Have you ever encountered the situation that it was (raining and cloudy), and at the same time it was (not raining), AND at the same time it was not snowing? I don't think so. You never have, and you never will. It's just as impossible.

So every time when it is at the same time (raining and cloudy), and (not raining), it is snowing. It will never happen that this isn't true.

OK, normally when we correctly say "if A and B then C" you will find that there is a logical connection between A, B and C. C is often caused by A and B. For example A = "I am walking through the rain", B = "I have no umbrella", C = "I get wet".

There are cases when A or B could be irrelevant: A = "I walk through the rain without an umbrella", B = "Today is Thursday", C = "I get wet". This is still true, although B is totally irrelevant: But whenever "if A then C" is true then "if A and B then C" will also be true, no matter what B is.

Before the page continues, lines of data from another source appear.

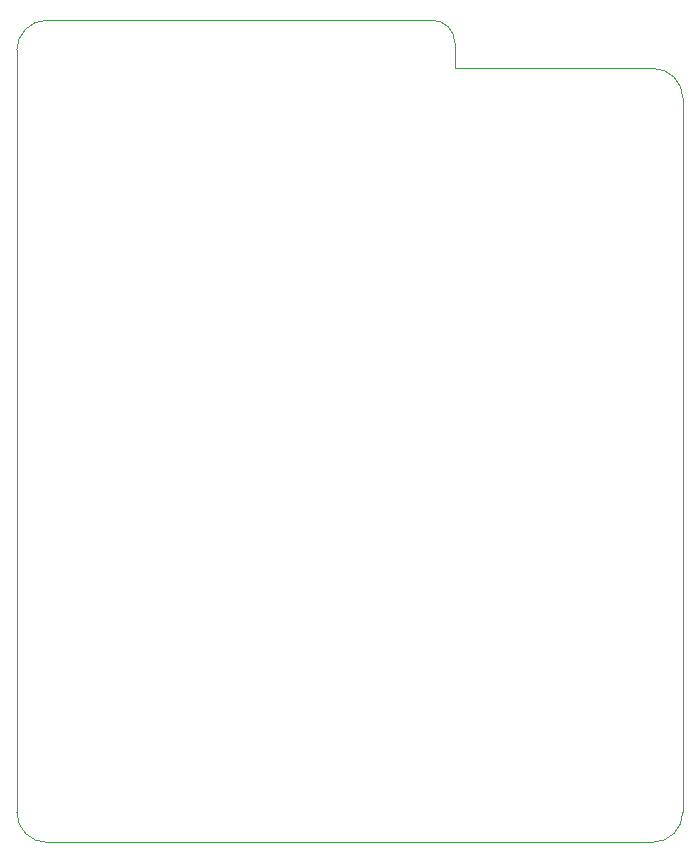
<source format=gko>
G04 Layer_Color=16720538*
%FSLAX25Y25*%
%MOIN*%
G70*
G01*
G75*
%ADD94C,0.00100*%
D94*
X100000Y110000D02*
G03*
X110000Y100000I10000J0D01*
G01*
Y374000D02*
G03*
X100000Y364000I0J-10000D01*
G01*
X246000Y366500D02*
G03*
X238500Y374000I-7500J0D01*
G01*
X322000Y348000D02*
G03*
X312000Y358000I-10000J0D01*
G01*
Y100000D02*
G03*
X322000Y110000I0J10000D01*
G01*
X114500Y100000D02*
X307000Y100000D01*
X110000Y100000D02*
X114500D01*
X100000Y110000D02*
Y339500D01*
Y364000D01*
X110000Y374000D02*
X231500D01*
X238500Y374000D01*
X246000Y358000D02*
Y366500D01*
Y358000D02*
X254500D01*
X307500D01*
X312000D01*
X322000Y114500D02*
Y348000D01*
Y110000D02*
Y114500D01*
X307000Y100000D02*
X312000D01*
M02*

</source>
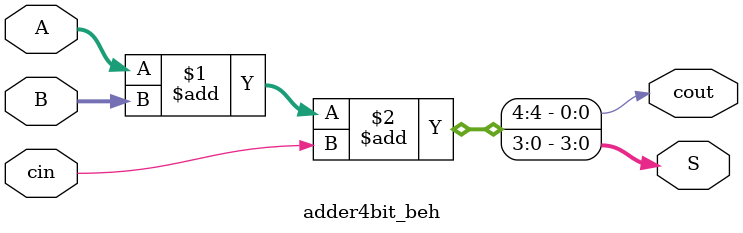
<source format=v>

module adder4bit_beh (S,cout,A,B,cin);
input [3:0]A,B;
input cin;
output [3:0]S;
output cout;

assign {cout,S} = A+B+cin;
endmodule

</source>
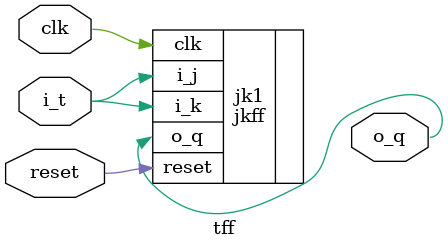
<source format=sv>
`include "jkff.sv"
module tff(
	clk,
	reset,
	i_t,
	o_q
	);
	
input logic clk;
input logic reset;
input logic i_t;
output logic o_q;

jkff jk1 (
	.clk(clk),
	.reset(reset),
	.i_j(i_t),
	.i_k(i_t),
	.o_q(o_q)
	);
	
endmodule

</source>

Another unexpected situation happens when C is always true. A = "I walk through the rain", B = "I have no umbrella", C = "the name of the day ends in Y". It's true because C is true anyway, so "if A and B then C" is true whatever A and B are. (An interesting one if B = "Today is Wednesday". C is always true, but it is also true because of B).

And finally the situation that you have here: A and B cannot be true at the same time. In that case "if A and B then C" is true, no matter what C is.